We decided to measure cognitive load considering that working on interactive computer simulations and conducting hands-on experiments demand a certain amount of learners’ cognitive resources. Thus, we implemented the cognitive load test by Paas et al. (1994) in the post-test phase as student self-report (Table 2). Therefore, students had to evaluate their perceived cognitive load within two questions on a 7-point rating scale (1 = made no effort at all; 7 = made a real effort). The items were provided by Paas et al. We chose this short scale because it is the most widely used measure of cognitive load due to its reliability and sensitivity and, furthermore, its ease of use (Paas et al., 2003b). Furthermore, since we did not focus on the distinction between intrinsic and extrinsic load in our study, this time-saving two-item scale was particularly suitable.

Table 2 Summary of reliabilities (Cronbach’s α) of used scales in the pilot study (N = 44); SI = Situational interest

Interest

We examined interest in biology and chemistry to control differences in individual interest as an influence variable on situational interest. These two disciplines were chosen because they represent the fundamental areas of the topics addressed in both studies. For this purpose, we adapted the test “pleasure and interest in science” for general interest in science to interest in biology and chemistry. The test was originally developed and validated for the PISA study (Frey et al., 2009). The students had to assess five statements each on their individual interest in chemistry and biology using a 4-point rating scale (1 = completely disagree; 4 = completely agree).

Participants’ situational interest (SI) in the simulation and experiments was assessed via the questionnaire developed and validated by Engeln (2004). The test used 12 items to measure the emotional, epistemic and value-related components of situational interest. Participants could indicate their answers on a 4-point rating scale (1 = completely disagree; 4 = completely agree). See Table 2 for example items.

Verifying the instruments' quality

We piloted the instruments for interest and cognitive load with a group of N = 44 students from three different classes of Grade 13 (Table 2).

The analysis of the reliability of the value-related situational interest resulted in a Cronbach's alpha value of .510 if one of the items was not considered. We attributed the low reliability of this component to linguistic inconsistency and improved this in the following. All other scales showed sufficiently high reliabilities and could been used without modifications for the main studies. We developed both content knowledge tests in collaboration with teachers and marine biology scientists to ensure a high content validity. The content knowledge questionnaires were validated by the same students of the pilot study for Study I and by a group of different 23 students from Grade 12 for Study II. The students conducted the interventions as planned, but answered the questions in an open plenary session with us. This collaborative validation enabled us to eliminate ambiguities in formulation and specialist terminology. After the adjustments of the pilot studies, we could determine the following internal consistency for the instruments used in Study I and Study II (Table 3).

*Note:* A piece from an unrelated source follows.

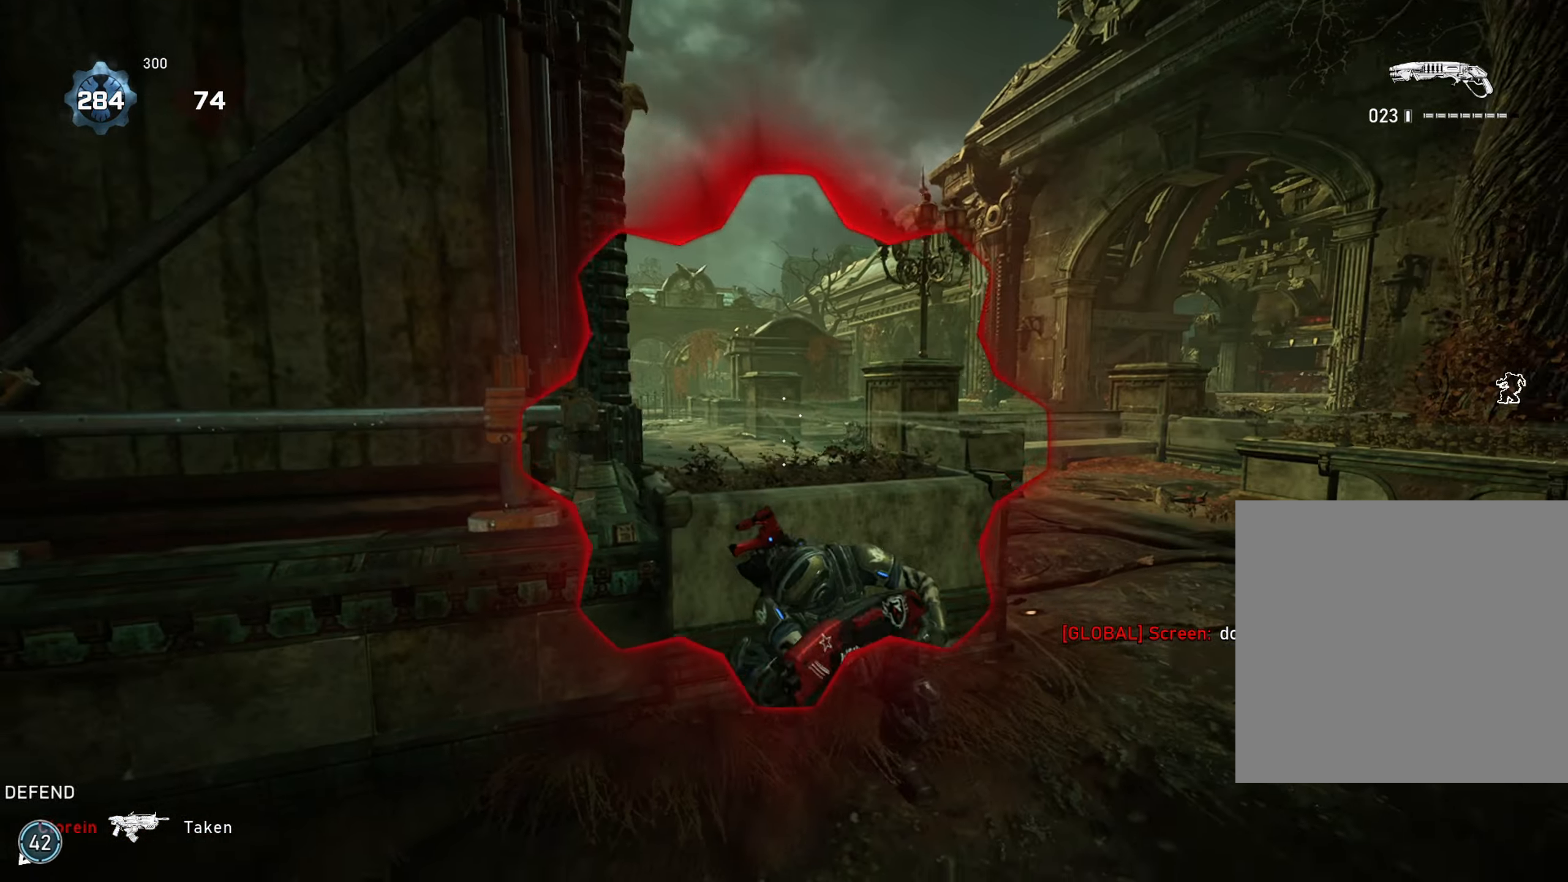
{"buttons": [], "left_stick": "center", "right_stick": "center", "events": []}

Table 3 Summary of reliabilities (Cronbach’s α) of used scales for Study I + II

Results

All results presented here were calculated with the statistics program SPSS. We used t-tests to examine mean value comparisons. The t-test indicated no significant differences in prior knowledge, average marks in the science subjects (biology, chemistry, physics), nor in interest in biology or chemistry between the later random assignment to the groups (experiments or simulation) of both studies (Tables 4 and 5). We checked these possible differences in the pre-test questionnaires to exclude an effect on differences of the dependent variables in the later randomly divided groups. The analysis of the prior knowledge questionnaire showed that students achieved an average of 1.3 points (SD = 1.05) out of possible 4 points in the first study. In the second study students achieved an average of 3.38 points (SD = 2.46) out of 18 possible points for the three open questions in the pre-test.

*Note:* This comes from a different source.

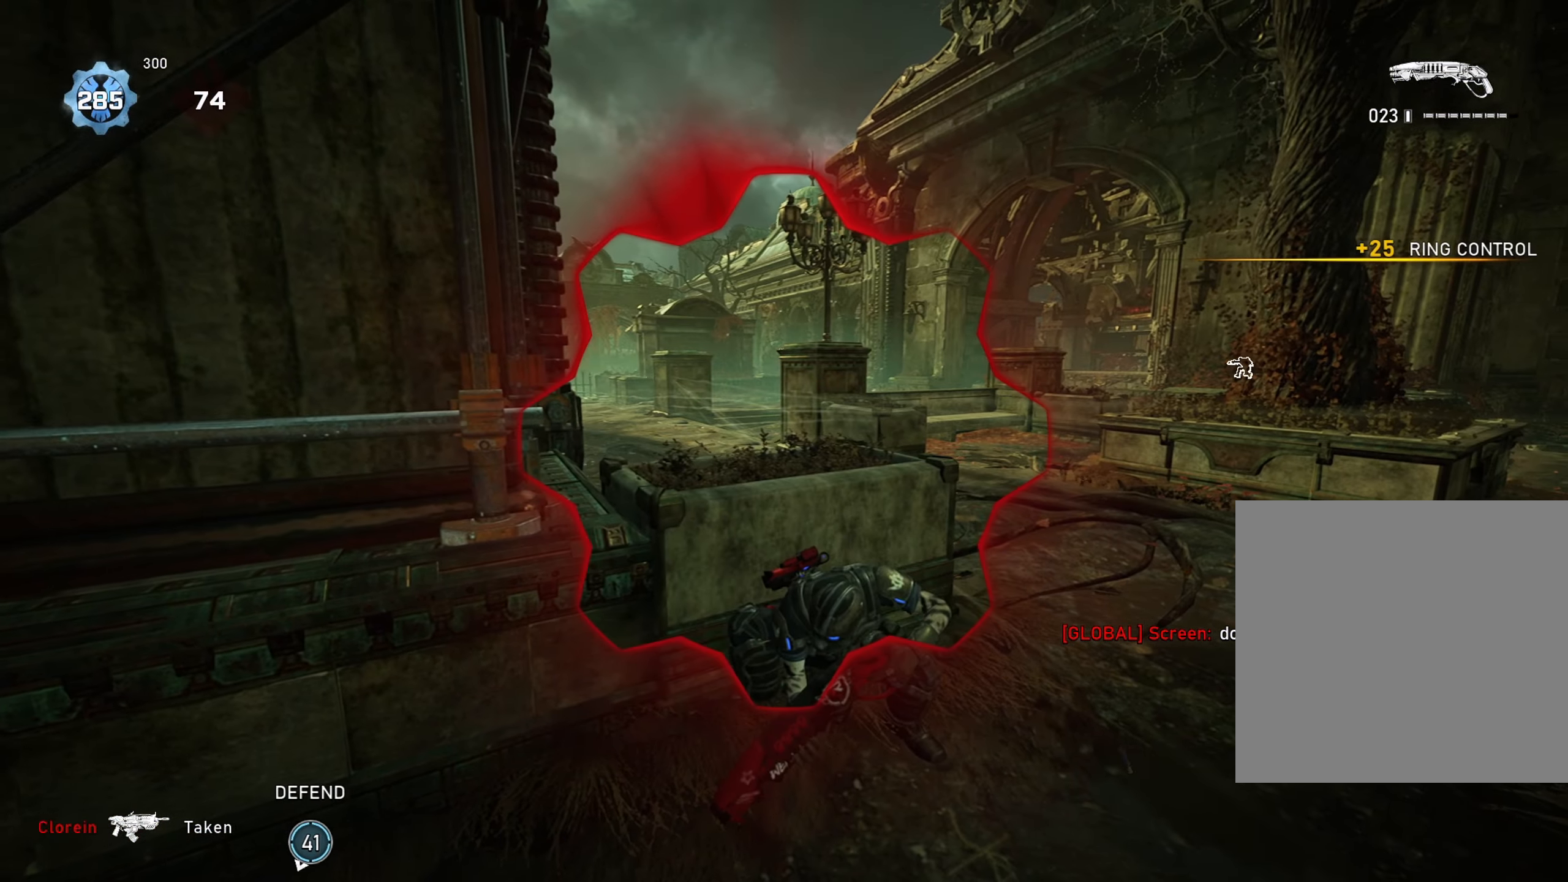
{"buttons": [], "left_stick": "center", "right_stick": "center", "events": []}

Table 4 Means (standard deviations) of independent variables of both groups and corresponding values of the t-tests for Study I
Table 5 Means (standard deviations) of independent variables of both groups and corresponding values of the t-tests for Study II

The t-tests of the dependent variables of both studies confirmed that on the one hand, learning with the simulation compared to learning with experiments resulted in higher students’ content knowledge achievement (dStudy I = − 0.19; d Study II = − 1.05) and a higher level of cognitive load (dStudy I = 0.19; dStudy II = 0.21). On the other hand, students who worked with the experiments showed a higher level of the epistemic (dStudy I = − 0.33; dStudy II = − 0.54) and value-related (dStudy I = − 0.35; dStudy II = − 0.37) component of the situational interest by than by working with the simulation. We could not observe a difference in the emotional component of situational interest between the two methods for both studies. All means, standard deviations and statistic values are shown in Tables 6 and 7 and presented in Figs. 4, 5, 6 and 7. We could not find any significant differences in subgroups (age, gender, school form, or grade).

Table 6 Means (standard deviations) of dependent variables and corresponding values of the t-tests and effect sizes (Cohen’s d) for Study I, all p-values are adjusted for alpha-inflation using Benjamini & Hochberg (FDR) correction
Table 7 Means (standard deviations) of dependent variables and corresponding values of the t-tests and effect sizes (Cohen’s d) for Study II all p-values are adjusted for alpha-inflation using Benjamini & Hochberg (FDR) correction
Fig. 4
figure 4

Differences in content knowledge achievement in % between the methods for both studies (Study I: Intervention at school NExp = 221, NSim = 222; Study II: Out-of-school intervention NExp = 198, NSim = 169); *p < .05, ***p < .001

Fig. 5
figure 5

Differences in mean cognitive load between the methods of both studies (Study I: Intervention at school NExp = 221, N Sim= 222; Study II: out-of-school intervention N Exp= 198, N Sim= 169); *p < .05

Fig. 6
figure 6

Differences in mean situational interest (SI) between the methods of Study I (N Exp= 221, N Sim= 222), subdivided into different components; **p < .01, ***p < .001

Fig. 7
figure 7

Differences in mean situational interest (SI) between the methods of Study II (N Exp= 198, N Sim= 169), subdivided into different components; **p < .01, ***p < .001

Discussion

The goal of this research was to investigate the differences between learning with computer simulations and experiments concerning (a) the contribution of content knowledge, (b) the extent of affected cognitive load, and (c) the extent of situational interest to find out which method is better suited to communicate current and complex topics. Therefore, we conducted two studies using a simple experimental research design with type of learning location as between-subjects factor. The following sections show detailed explanations of the assumptions for each research question and resulting implications.

Content knowledge

The low achievements in the pre-test indicate that the prior knowledge was very low in both studies, as expected. This is probably because the topics did not belong to the standard German curriculum. The expectedly non-significant differences of prior knowledge as well as marks in science subjects between the two randomly assigned treatment groups suggest that the results for the differences in content knowledge achievement cannot be attributed to differences in prior knowledge or school success in science subjects.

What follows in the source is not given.